Cells use adhesion receptor integrins to communicate with their surroundings. Integrin activation and cellular signaling are coupled with change from bent to extended conformation. b3 integrins, including aIIbb3, which is essential for the function of platelets in hemostasis and thrombosis, and aVb3, which plays multiple roles in diverse cell types, have been prototypes in understanding integrin structure and function. Despite extensive structural studies, a high-resolution integrin structure in an extended conformation remains to be determined. The human b3 Leu33Pro polymorphism, located at the PSI domain, defines human platelet-specific alloantigens 1a and 1b (HPA-1a/b), immune response to which is a cause of posttransfusion purpura and fetal/neonatal alloimmune thrombocytopenia. Leu33Pro substitution has also been suggested to be a risk factor for thrombosis. Here we report the crystal structure of the b3 headpiece in either Leu33 or Pro33 form, both of which reveal intermediate and fully extended conformations coexisting in 1 crystal.

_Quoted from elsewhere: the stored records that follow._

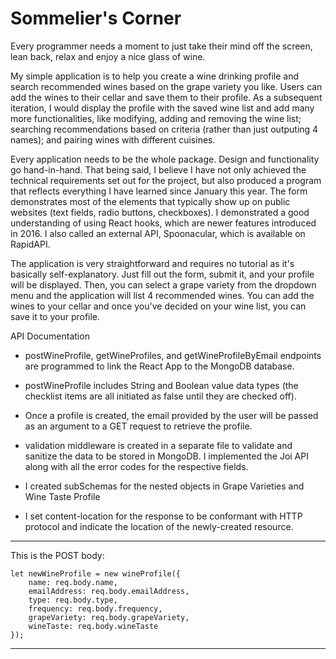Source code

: # Sommelier's Corner

Every programmer needs a moment to just take their mind off the screen, lean back, relax and enjoy a nice glass of wine.

My simple application is to help you create a wine drinking profile and search recommended wines based on the grape variety you like.  Users can add the wines to their cellar and save them to their profile.  As a subsequent iteration, I would display the profile with the saved wine list and add many more functionalities, like modifying, adding and removing the wine list; searching recommendations based on criteria (rather than just outputing 4 names); and pairing wines with different cuisines.

Every application needs to be the whole package.  Design and functionality go hand-in-hand.  That being said, I believe I have not only achieved the technical requirements set out for the project, but also produced a program that reflects everything I have learned since January this year.  The form demonstrates most of the elements that typically show up on public websites (text fields, radio buttons, checkboxes).  I demonstrated a good understanding of using React hooks, which are newer features introduced in 2016.  I also called an external API, Spoonacular, which is available on RapidAPI.

The application is very straightforward and requires no tutorial as it's basically self-explanatory.  Just fill out the form, submit it, and your profile will be displayed.  Then, you can select a grape variety from the dropdown menu and the application will list 4 recommended wines.  You can add the wines to your cellar and once you've decided on your wine list, you can save it to your profile.

API Documentation

* postWineProfile, getWineProfiles, and getWineProfileByEmail endpoints are programmed to link the React App to the MongoDB database.

* postWineProfile includes String and Boolean value data types (the checklist items are all initiated as false until they are checked off).

* Once a profile is created, the email provided by the user will be passed as an argument to a GET request to retrieve the profile.

* validation middleware is created in a separate file to validate and sanitize the data to be stored in MongoDB.  I implemented the Joi API along with all the error codes for the respective fields.

* I created subSchemas for the nested objects in Grape Varieties and Wine Taste Profile

* I set content-location for the response to be conformant with HTTP protocol and indicate the location of the newly-created resource.

*********************************************
This is the POST body:

    let newWineProfile = new wineProfile({
        name: req.body.name,
        emailAddress: req.body.emailAddress, 
        type: req.body.type,
        frequency: req.body.frequency,
        grapeVariety: req.body.grapeVariety,
        wineTaste: req.body.wineTaste
    }); 
*********************************************


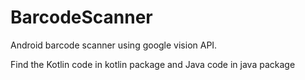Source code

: # BarcodeScanner
Android barcode scanner using google vision API.

Find the Kotlin code in kotlin package and Java code in java package
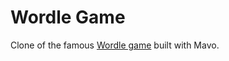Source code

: # Wordle Game

Clone of the famous [Wordle game](https://www.powerlanguage.co.uk/wordle/) built with Mavo.
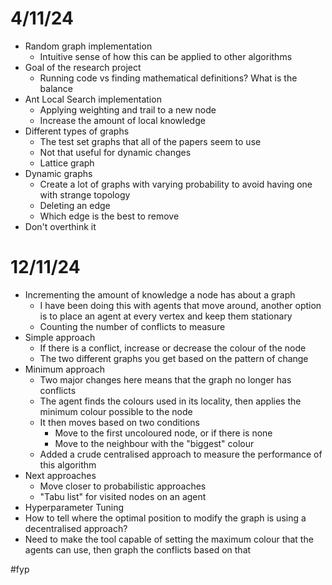 # 4/11/24
- Random graph implementation
	- Intuitive sense of how this can be applied to other algorithms
- Goal of the research project
	- Running code vs finding mathematical definitions? What is the balance
- Ant Local Search implementation
	- Applying weighting and trail to a new node
	- Increase the amount of local knowledge
- Different types of graphs
	- The test set graphs that all of the papers seem to use
	- Not that useful for dynamic changes
	- Lattice graph
- Dynamic graphs
	- Create a lot of graphs with varying probability to avoid having one with strange topology
	- Deleting an edge
	- Which edge is the best to remove
- Don't overthink it



# 12/11/24
- Incrementing the amount of knowledge a node has about a graph
	- I have been doing this with agents that move around, another option is to place an agent at every vertex and keep them stationary
	- Counting the number of conflicts to measure
- Simple approach
	- If there is a conflict, increase or decrease the colour of the node
	- The two different graphs you get based on the pattern of change
- Minimum approach
	- Two major changes here means that the graph no longer has conflicts
	- The agent finds the colours used in its locality, then applies the minimum colour possible to the node
	- It then moves based on two conditions
		- Move to the first uncoloured node, or if there is none
		- Move to the neighbour with the "biggest" colour
	- Added a crude centralised approach to measure the performance of this algorithm
- Next approaches
	- Move closer to probabilistic approaches
	- "Tabu list" for visited nodes on an agent
- Hyperparameter Tuning
- How to tell where the optimal position to modify the graph is using a decentralised approach?
- Need to make the tool capable of setting the maximum colour that the agents can use, then graph the conflicts based on that






#fyp 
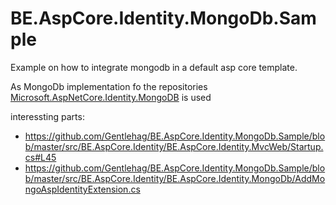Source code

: # BE.AspCore.Identity.MongoDb.Sample

Example on how to integrate mongodb in a default asp core template.

As MongoDb implementation fo the repositories [Microsoft.AspNetCore.Identity.MongoDB](https://www.nuget.org/packages/Microsoft.AspNetCore.Identity.MongoDB/) is used


interessting parts:

* https://github.com/Gentlehag/BE.AspCore.Identity.MongoDb.Sample/blob/master/src/BE.AspCore.Identity/BE.AspCore.Identity.MvcWeb/Startup.cs#L45
* https://github.com/Gentlehag/BE.AspCore.Identity.MongoDb.Sample/blob/master/src/BE.AspCore.Identity/BE.AspCore.Identity.MongoDb/AddMongoAspIdentityExtension.cs
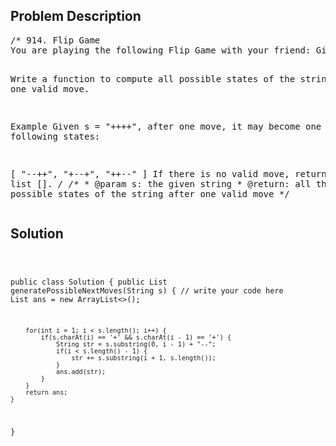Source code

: <!--
<style>
  body { font-family: Arial, sans-serif; }
  .container { max-width: 1000px; margin: auto; padding: 20px; }
  .comment-block { background-color: #f9f9f9; padding: 10px; border-left: 5px solid #ccc; }
  .code-block { background-color: #f4f4f4; padding: 10px; border: 1px solid #ddd; }
</style>
-->

<div class='container'>
<h2>Problem Description</h2>
<div class='comment-block'>
<pre>
/* 914. Flip Game
You are playing the following Flip Game with your friend: Given a string that contains only these two characters: + and -, you and your friend take turns to flip two consecutive "++" into "--". The game ends when a person can no longer make a move and therefore the other person will be the winner.

Write a function to compute all possible states of the string after one valid move.

Example
Given s = "++++", after one move, it may become one of the following states:

[
  "--++",
  "+--+",
  "++--"
]
If there is no valid move, return an empty list [].
*/
    /**
     * @param s: the given string
     * @return: all the possible states of the string after one valid move
     */
</pre>
</div>

<h2>Solution</h2>
<div class='code-block'>
<pre><code class='language-java'>

public class Solution {
    public List<String> generatePossibleNextMoves(String s) {
        // write your code here
        List<String> ans = new ArrayList<>();
        
        for(int i = 1; i < s.length(); i++) {
            if(s.charAt(i) == '+' && s.charAt(i - 1) == '+') {
                String str = s.substring(0, i - 1) + "--";
                if(i < s.length() - 1) {
                    str += s.substring(i + 1, s.length());
                }
                ans.add(str);
            }
        }
        return ans;
    }
}</code></pre>
</div>
</div>
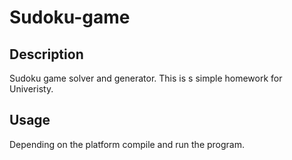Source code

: # Sudoku-game

## Description
Sudoku game solver and generator.
This is s simple homework for Univeristy.
## Usage
Depending on the platform compile and run the program.

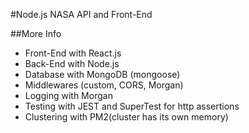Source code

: #Node.js NASA API and Front-End

##More Info
* Front-End with React.js
* Back-End with Node.js
* Database with MongoDB (mongoose)
* Middlewares (custom, CORS, Morgan)
* Logging with Morgan
* Testing with JEST and SuperTest for http assertions
* Clustering with PM2(cluster has its own memory)
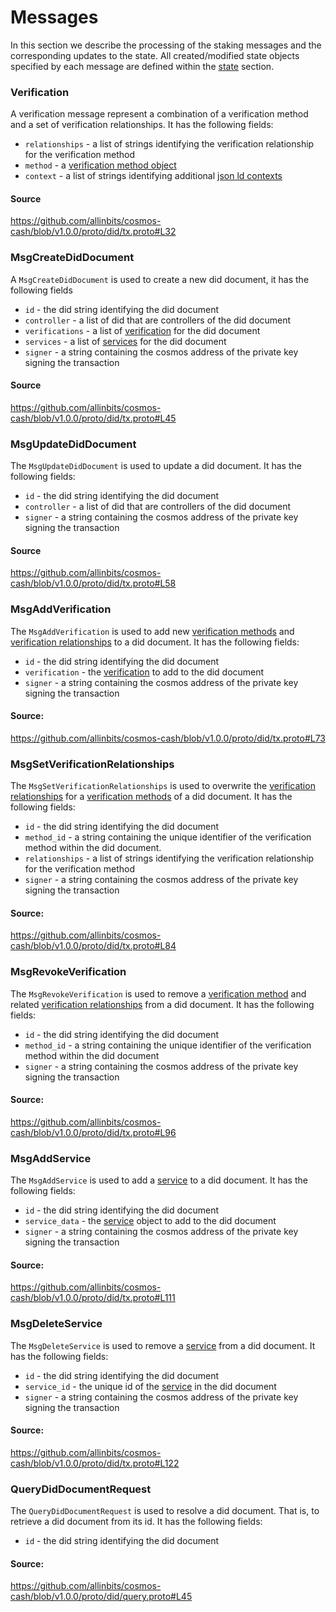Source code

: # Messages

In this section we describe the processing of the staking messages and the corresponding updates to the state. All created/modified state objects specified by each message are defined within the [state](./02_state_transitions.md) section.


### Verification 

A verification message represent a combination of a verification method and a set of verification relationships. It has the following fields:

- `relationships` - a list of strings identifying the verification relationship for the verification method
- `method` - a [verification method object](02_state.md#verification_method) 
- `context` - a list of strings identifying additional [json ld contexts](https://json-ld.org/spec/latest/json-ld/#the-context)


#### Source 
https://github.com/allinbits/cosmos-cash/blob/v1.0.0/proto/did/tx.proto#L32



### MsgCreateDidDocument

A `MsgCreateDidDocument` is used to create a new did document, it has the following fields

- `id` - the did string identifying the did document
- `controller` - a list of did that are controllers of the did document
- `verifications` - a list of [verification](04_messages.md#verification) for the did document
- `services` - a list of [services](02_state.md#service) for the did document
- `signer` - a string containing the cosmos address of the private key signing the transaction 

#### Source

https://github.com/allinbits/cosmos-cash/blob/v1.0.0/proto/did/tx.proto#L45

### MsgUpdateDidDocument

The `MsgUpdateDidDocument` is used to update a did document. It has the following fields:

- `id` - the did string identifying the did document
- `controller` - a list of did that are controllers of the did document
- `signer` - a string containing the cosmos address of the private key signing the transaction 

#### Source
https://github.com/allinbits/cosmos-cash/blob/v1.0.0/proto/did/tx.proto#L58
### MsgAddVerification

The `MsgAddVerification` is used to add new [verification methods](https://w3c.github.io/did-core/#verification-methods) and [verification relationships](https://w3c.github.io/did-core/#verification-relationships) to a did document. It has the following fields:

- `id` - the did string identifying the did document
- `verification` - the [verification](04_messages.md#verification) to add to the did document
- `signer` - a string containing the cosmos address of the private key signing the transaction 

#### Source:
https://github.com/allinbits/cosmos-cash/blob/v1.0.0/proto/did/tx.proto#L73

### MsgSetVerificationRelationships

The `MsgSetVerificationRelationships` is used to overwrite the [verification relationships](https://w3c.github.io/did-core/#verification-relationships) for a [verification methods](https://w3c.github.io/did-core/#verification-methods) of a did document. It has the following fields:

- `id` - the did string identifying the did document
- `method_id` - a string containing the unique identifier of the verification method within the did document.
- `relationships` - a list of strings identifying the verification relationship for the verification method
- `signer` - a string containing the cosmos address of the private key signing the transaction 

#### Source:
https://github.com/allinbits/cosmos-cash/blob/v1.0.0/proto/did/tx.proto#L84
### MsgRevokeVerification

The `MsgRevokeVerification` is used to remove a [verification method](https://w3c.github.io/did-core/#verification-methods) and related [verification relationships](https://w3c.github.io/did-core/#verification-relationships) from a did document. It has the following fields:

- `id` - the did string identifying the did document
- `method_id` - a string containing the unique identifier of the verification method within the did document
- `signer` - a string containing the cosmos address of the private key signing the transaction 

#### Source:
https://github.com/allinbits/cosmos-cash/blob/v1.0.0/proto/did/tx.proto#L96
### MsgAddService

The `MsgAddService` is used to add a [service](https://w3c.github.io/did-core/#services) to a did document. It has the following fields:

- `id` - the did string identifying the did document
- `service_data` - the [service](02_state.md#service) object to add to the did document 
- `signer` - a string containing the cosmos address of the private key signing the transaction 

#### Source:
https://github.com/allinbits/cosmos-cash/blob/v1.0.0/proto/did/tx.proto#L111
### MsgDeleteService

The `MsgDeleteService` is used to remove a [service](https://w3c.github.io/did-core/#services) from a did document. It has the following fields:

- `id` - the did string identifying the did document
- `service_id` - the unique id of the [service](02_state.md#service) in the did document 
- `signer` - a string containing the cosmos address of the private key signing the transaction 

#### Source:
https://github.com/allinbits/cosmos-cash/blob/v1.0.0/proto/did/tx.proto#L122
### QueryDidDocumentRequest

The `QueryDidDocumentRequest` is used to resolve a did document. That is, to retrieve  a did document from its id. It has the following fields:

- `id` - the did string identifying the did document

#### Source: 
https://github.com/allinbits/cosmos-cash/blob/v1.0.0/proto/did/query.proto#L45
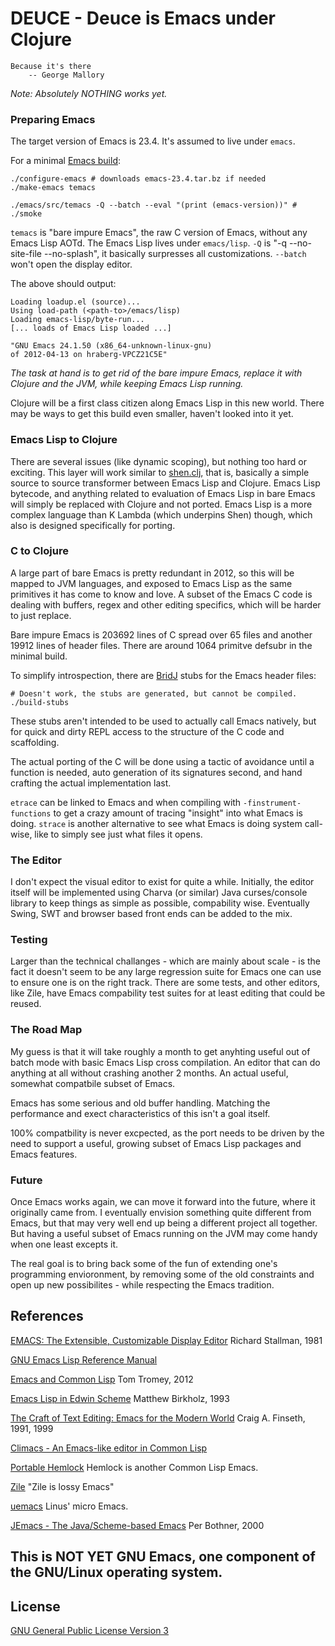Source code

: # DEUCE - Deuce is Emacs under Clojure

    Because it's there
        -- George Mallory


*Note: Absolutely NOTHING works yet.*


### Preparing Emacs

The target version of Emacs is 23.4. It's assumed to live under `emacs`.


For a minimal [Emacs build](http://www.gnu.org/software/emacs/manual/html_node/elisp/Building-Emacs.html):

    ./configure-emacs # downloads emacs-23.4.tar.bz if needed
    ./make-emacs temacs

    ./emacs/src/temacs -Q --batch --eval "(print (emacs-version))" # ./smoke

`temacs` is "bare impure Emacs", the raw C version of Emacs, without any Emacs Lisp AOTd.
The Emacs Lisp lives under `emacs/lisp`. `-Q` is "-q --no-site-file --no-splash", it basically surpresses all customizations. `--batch` won't open the display editor.

The above should output:

    Loading loadup.el (source)...
    Using load-path (<path-to>/emacs/lisp)
    Loading emacs-lisp/byte-run...
    [... loads of Emacs Lisp loaded ...]

    "GNU Emacs 24.1.50 (x86_64-unknown-linux-gnu)
    of 2012-04-13 on hraberg-VPCZ21C5E"


*The task at hand is to get rid of the bare impure Emacs, replace it with Clojure and the JVM, while keeping Emacs Lisp running.*

Clojure will be a first class citizen along Emacs Lisp in this new world. There may be ways to get this build even smaller, haven't looked into it yet.


### Emacs Lisp to Clojure

There are several issues (like dynamic scoping), but nothing too hard or exciting. This layer will work similar to [shen.clj](https://github.com/hraberg/shen.clj), that is, basically a simple source to source transformer between Emacs Lisp and Clojure. Emacs Lisp bytecode, and anything related to evaluation of Emacs Lisp in bare Emacs will simply be replaced with Clojure and not ported. Emacs Lisp is a more complex language than K Lambda (which underpins Shen) though, which also is designed specifically for porting.


### C to Clojure

A large part of bare Emacs is pretty redundant in 2012, so this will be mapped to JVM languages, and exposed to Emacs Lisp as the same primitives it has come to know and love. A subset of the Emacs C code is dealing with buffers, regex and other editing specifics, which will be harder to just replace.

Bare impure Emacs is 203692 lines of C spread over 65 files and another 19912 lines of header files. There are around 1064 primitve defsubr in the minimal build.

To simplify introspection, there are [BridJ](http://code.google.com/p/bridj/) stubs for the Emacs header files:

    # Doesn't work, the stubs are generated, but cannot be compiled.
    ./build-stubs

These stubs aren't intended to be used to actually call Emacs natively, but for quick and dirty REPL access to the structure of the C code and scaffolding.

The actual porting of the C will be done using a tactic of avoidance until a function is needed, auto generation of its signatures second, and hand crafting the actual implementation last.

`etrace` can be linked to Emacs and when compiling with `-finstrument-functions` to get a crazy amount of tracing "insight" into what Emacs is doing. `strace` is another alternative to see what Emacs is doing system call-wise, like to simply see just what files it opens.


### The Editor

I don't expect the visual editor to exist for quite a while. Initially, the editor itself will be implemented using Charva (or similar) Java curses/console library to keep things as simple as possible, compability wise. Eventually Swing, SWT and browser based front ends can be added to the mix.


### Testing

Larger than the technical challanges - which are mainly about scale - is the fact it doesn't seem to be any large regression suite for Emacs one can use to ensure one is on the right track. There are some tests, and other editors, like Zile, have Emacs compability test suites for at least editing that could be reused.


### The Road Map

My guess is that it will take roughly a month to get anyhting useful out of batch mode with basic Emacs Lisp cross compilation. An editor that can do anything at all without crashing another 2 months. An actual useful, somewhat compatbile subset of Emacs.

Emacs has some serious and old buffer handling. Matching the performance and exect characteristics of this isn't a goal itself.

100% compatbility is never excpected, as the port needs to be driven by the need to support a useful, growing subset of Emacs Lisp packages and Emacs features.


### Future

Once Emacs works again, we can move it forward into the future, where it originally came from. I eventually envision something quite different from Emacs, but that may very well end up being a different project all together. But having a useful subset of Emacs running on the JVM may come handy when one least excepts it.

The real goal is to bring back some of the fun of extending one's programming envioronment, by removing some of the old constraints and open up new possibilites - while respecting the Emacs tradition.


## References

[EMACS: The Extensible, Customizable Display Editor](http://www.gnu.org/software/emacs/emacs-paper.html) Richard Stallman, 1981

[GNU Emacs Lisp Reference Manual](http://www.gnu.org/software/emacs/manual/html_node/elisp/index.html)

[Emacs and Common Lisp](http://tromey.com/blog/?p=709) Tom Tromey, 2012

[Emacs Lisp in Edwin Scheme](http://www.dtic.mil/dtic/tr/fulltext/u2/a276721.pdf) Matthew Birkholz, 1993

[The Craft of Text Editing: Emacs for the Modern World](http://www.finseth.com/craft/) Craig A. Finseth, 1991, 1999

[Climacs - An Emacs-like editor in Common Lisp](http://common-lisp.net/project/climacs/)

[Portable Hemlock](http://www.common-lisp.net/project/phemlock/) Hemlock is another Common Lisp Emacs.

[Zile](http://www.gnu.org/software/zile/) "Zile is lossy Emacs"

[uemacs](http://git.kernel.org/?p=editors/uemacs/uemacs.git;a=tree) Linus' micro Emacs.

[JEmacs - The Java/Scheme-based Emacs](http://per.bothner.com/papers/Freenix00/Freenix00.html) Per Bothner, 2000


## This is NOT YET GNU Emacs, one component of the GNU/Linux operating system.


## License

[GNU General Public License Version 3](http://www.gnu.org/licenses/)
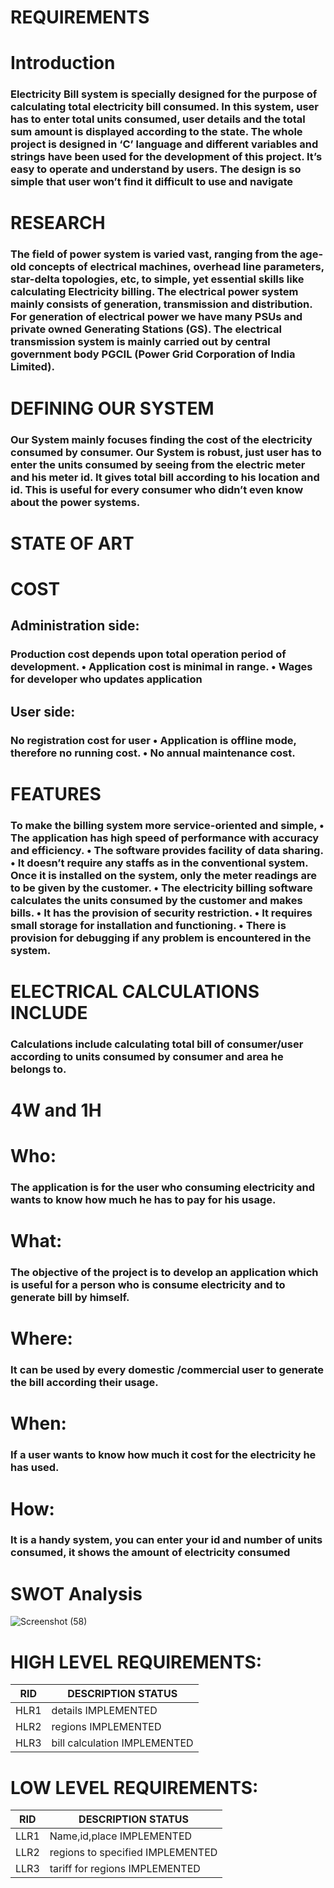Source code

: # REQUIREMENTS
# Introduction
### Electricity Bill system is specially designed for the purpose of calculating total electricity bill consumed. In this system, user has to enter total units consumed, user details and the total sum amount is displayed according to the state. The whole project is designed in ‘C’ language and different variables and strings have been used for the development of this project. It’s easy to operate and understand by users. The design is so simple that user won’t find it difficult to use and navigate
# RESEARCH
### The field of power system is varied vast, ranging from the age-old concepts of electrical machines, overhead line parameters, star-delta topologies, etc, to simple, yet essential skills like calculating Electricity billing. The electrical power system mainly consists of generation, transmission and distribution. For generation of electrical power we have many PSUs and private owned Generating Stations (GS). The electrical transmission system is mainly carried out by central government body PGCIL (Power Grid Corporation of India Limited).
# DEFINING OUR SYSTEM
### Our System mainly focuses finding the cost of the electricity consumed by consumer. Our System is robust, just user has to enter the units consumed by seeing from the electric meter and his meter id. It gives total bill according to his location and id. This is useful for every consumer who didn’t even know about the power systems.

# STATE OF ART
# COST
## Administration side:
###  Production cost depends upon total operation period of development. • Application cost is minimal in range. • Wages for developer who updates application
## User side:
###  No registration cost for user • Application is offline mode, therefore no running cost. • No annual maintenance cost.

# FEATURES
### To make the billing system more service-oriented and simple, • The application has high speed of performance with accuracy and efficiency. • The software provides facility of data sharing. • It doesn’t require any staffs as in the conventional system. Once it is installed on the system, only the meter readings are to be given by the customer. • The electricity billing software calculates the units consumed by the customer and makes bills. • It has the provision of security restriction. • It requires small storage for installation and functioning. • There is provision for debugging if any problem is encountered in the system.

# ELECTRICAL CALCULATIONS INCLUDE
### Calculations include calculating total bill of consumer/user according to units consumed by consumer and area he belongs to.

# 4W and 1H
# Who:
### The application is for the user who consuming electricity and wants to know how much he has to pay for his usage.

# What:
### The objective of the project is to develop an application which is useful for a person who is consume electricity and to generate bill by himself.

# Where:
### It can be used by every domestic /commercial user to generate the bill according their usage.

# When:
### If a user wants to know how much it cost for the electricity he has used.

# How:
### It is a handy system, you can enter your id and number of units consumed, it shows the amount of electricity consumed

# SWOT Analysis
![Screenshot (58)](https://user-images.githubusercontent.com/99010716/155364607-7e7b2a2e-d38e-4a2b-9d3a-93790566e452.png)



# HIGH LEVEL REQUIREMENTS:
|RID |	DESCRIPTION STATUS|
|--|--|
|HLR1|	details	IMPLEMENTED|
|HLR2|	regions	IMPLEMENTED|
|HLR3|	bill calculation	IMPLEMENTED|

# LOW LEVEL REQUIREMENTS:
|RID |	DESCRIPTION	STATUS|
|--|--|
|LLR1|	Name,id,place	IMPLEMENTED|
|LLR2|	regions to specified	IMPLEMENTED|
|LLR3|	tariff for regions	IMPLEMENTED|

These were used to build high-resolution structures of full-length b3 integrin in the intermediate and fully extended states, agreeing well with the corresponding conformations observed by electron microscopy. Our structures reveal how b3 integrin becomes extended at its b-knee region and how the flexibility of b-leg domains is determined. In addition, our structures reveal conformational changes of the PSI and I-EGF1 domains upon b3 extension, which may affect the binding of conformation-dependent anti-HPA-1a alloantibodies. Our structural and functional data show that Leu33Pro substitution does not directly alter the conformation or ligand binding of b3 integrin.